I was just wondering if anyone here have any knowledge in regards to the tax issues on offshore capital gain tax on Australian controlled foreign company?

That is, if I control a foreign company in one of many tax haven countries and use it to manage, invest and trade the cash asset, do I, as the "controller" or "sole director" of the foreign company, be liable to pay any unrealised or realised capital gain tax on any income the company earned? 

Please be aware of that I am not advocating any tax avoidance strategies here as I am fully aware of the Australian anti-tax avoidance laws. I am merely asking if the director of an Australian controlled foreign company, or the company itself, is liable to pay any CGT on any shares/currencies/whatever that it "trades" in the international market. I.e active business trading

I am aware of the New International Tax Arrangements (Participation Exemption and Other Measures) Act 2004

http://www.ato.gov.au/print.asp?doc=/content/46869.htm

But it's all a bit complex to me so I am wondering if anyone here have prior knowledge and understanding of it could assist me.

Cheers!


----------



## Temjin (15 May 2007)

Does anyone know anything about the above?


----------



## FinalFantasy (16 May 2007)

I think if you are an Australian Citizen and you make a capital gain overseas then you should be liable to pay tax(in Australia) on that capital gain(from trading).

That is what I have heard before, whether it really is true or have changed I am not sure...


----------



## Stinger (16 May 2007)

Yes you msut declare it even if it hasnt been distributed - it is classified as CFC income (controlled foreign company income). 

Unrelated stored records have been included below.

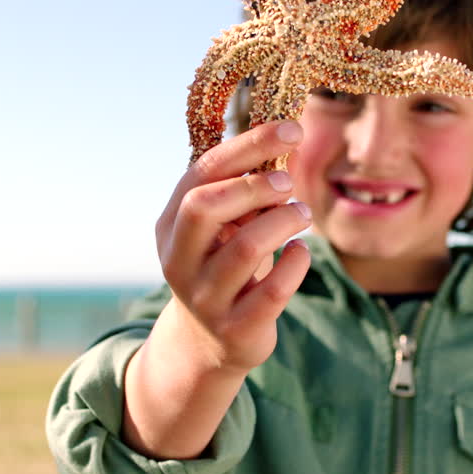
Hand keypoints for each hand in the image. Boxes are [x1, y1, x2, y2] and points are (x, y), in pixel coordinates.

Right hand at [154, 120, 311, 373]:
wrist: (210, 344)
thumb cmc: (224, 266)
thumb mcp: (222, 228)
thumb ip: (243, 190)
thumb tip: (287, 137)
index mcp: (171, 226)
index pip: (202, 174)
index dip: (248, 146)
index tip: (292, 129)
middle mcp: (179, 261)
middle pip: (204, 207)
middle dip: (254, 186)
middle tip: (288, 182)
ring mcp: (205, 297)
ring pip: (245, 247)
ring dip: (283, 221)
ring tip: (302, 214)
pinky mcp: (236, 328)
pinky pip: (272, 290)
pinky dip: (296, 263)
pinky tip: (301, 251)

Plenty of info on ATO website if you want to read further.


----------



## Temjin (16 May 2007)

Stinger said:


> Yes you msut declare it even if it hasnt been distributed - it is classified as CFC income (controlled foreign company income).
> 
> Plenty of info on ATO website if you want to read further.




Yes, that's what I am expecting as well. 

I guess there is almost nil tax advantage by using an offshore foreign company verse a local company when it comes to operating an investment/trading business. The company, local/foreign, will still have to pay the standard 30% company tax and at the same time, receive the same deduction for business expenses. 

But I guess there is an advantage of better asset protections and access to other international markets via the foreign entity. And perhaps less paper work to administrate, etc... 

Grrr, maybe it's time to move out of Australia, stupid tax law.


----------